### Text under study
++++++

Hi Daniel,

I was curious about this, as I work mostly with Cisco and I didn't know you 
could get a CRL check through SCEP. So I took a look at the codes.

I think the missing part you are looking for is in "LibSCEP.xs" (C wrapper for 
perl).
===
SV *
get_getcert_serial(pkiMessage)
    Crypt::LibSCEP pkiMessage
PREINIT:
    char *ret = NULL;
CODE:
    ret = "";
    if(pkiMessage->issuer_and_serial != NULL) {
        ret = i2s_ASN1_INTEGER(NULL, pkiMessage->issuer_and_serial->serial);
    }
    RETVAL = newSVpv(ret, 0);
OUTPUT:
    RETVAL
===

I think this is called from "Service/LibSCEP/Command/PKIOperation.pm"
===
sub __find_cert_issuer_serial : PRIVATE {

    my $self      = shift;
    my $arg_ref   = shift;

    my $token        = $arg_ref->{TOKEN};
    my $scep_handle  = $arg_ref->{SCEP_HANDLE};

    my $requested_serial_dec = $token->command({
        COMMAND => 'get_getcert_serial',
        SCEP_HANDLE   => $scep_handle,
    });
...

++++++

(Figure understanding tasks)

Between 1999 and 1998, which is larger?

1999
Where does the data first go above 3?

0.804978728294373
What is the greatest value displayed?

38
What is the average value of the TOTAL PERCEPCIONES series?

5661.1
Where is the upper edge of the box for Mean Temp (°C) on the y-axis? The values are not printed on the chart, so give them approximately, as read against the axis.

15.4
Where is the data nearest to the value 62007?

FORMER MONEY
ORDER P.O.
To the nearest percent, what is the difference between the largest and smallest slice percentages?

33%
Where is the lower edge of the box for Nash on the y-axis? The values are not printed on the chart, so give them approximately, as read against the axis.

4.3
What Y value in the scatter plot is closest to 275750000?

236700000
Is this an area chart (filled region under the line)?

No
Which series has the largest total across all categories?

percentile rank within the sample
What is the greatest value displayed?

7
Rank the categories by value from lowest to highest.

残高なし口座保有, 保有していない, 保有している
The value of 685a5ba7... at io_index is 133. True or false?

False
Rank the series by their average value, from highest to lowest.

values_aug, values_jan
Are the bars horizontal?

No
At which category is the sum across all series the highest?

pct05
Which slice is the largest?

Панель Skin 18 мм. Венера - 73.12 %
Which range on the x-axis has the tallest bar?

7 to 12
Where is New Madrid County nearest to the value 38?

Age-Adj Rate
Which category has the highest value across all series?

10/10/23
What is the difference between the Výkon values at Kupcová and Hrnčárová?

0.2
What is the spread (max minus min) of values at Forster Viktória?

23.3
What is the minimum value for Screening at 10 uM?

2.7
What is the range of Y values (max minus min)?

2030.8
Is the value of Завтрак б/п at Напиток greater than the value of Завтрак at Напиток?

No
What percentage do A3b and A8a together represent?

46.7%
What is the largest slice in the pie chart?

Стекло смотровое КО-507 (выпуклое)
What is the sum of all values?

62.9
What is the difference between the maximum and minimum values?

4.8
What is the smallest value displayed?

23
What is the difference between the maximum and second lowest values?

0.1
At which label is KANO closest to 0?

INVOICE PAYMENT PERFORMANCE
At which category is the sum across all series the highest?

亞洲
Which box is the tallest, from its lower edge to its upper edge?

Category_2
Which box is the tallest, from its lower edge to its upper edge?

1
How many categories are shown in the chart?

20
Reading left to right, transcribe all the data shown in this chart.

++++++

### Work to complete
**A.** Answer these questions about the SCEP message:
(i) With which vendor's equipment does the writer mostly work?
(ii) In which file does the writer think the missing part is found?
(iii) From which file does the writer think that part is called?
**B.** Write the next part of the SCEP message, picking up right after its last line.

### Your written answers
**A.**
(i) Cisco.
(ii) "LibSCEP.xs" (C wrapper for perl).
(iii) "Service/LibSCEP/Command/PKIOperation.pm".

**B.**
===

And this is called from "__send_crl" in same file:
===
=head2 __send_crl

Create the response for the GetCRL request by extracting the issuer and
serial from the request. As we do not support scoped CRLs yet it is
sufficient to check the issuer dn but to catch situations where the issuer dn
is used over multiple generations we search for both.

=cut

sub __send_crl : PRIVATE {

    my $self      = shift;
    my $arg_ref   = shift;
    my $scep_handle  = $arg_ref->{SCEP_HANDLE};
    my $token        = $arg_ref->{TOKEN};

    my $cert_result = $self->__find_cert_issuer_serial( $arg_ref );
===

But I don't see any error in the logic here.

I *suppose* the C wrapper is taking  the serial in the request through:
i2s_ASN1_INTEGER(NULL, pkiMessage->issuer_and_serial->serial);

Currently I cannot test, but I would look into this serial.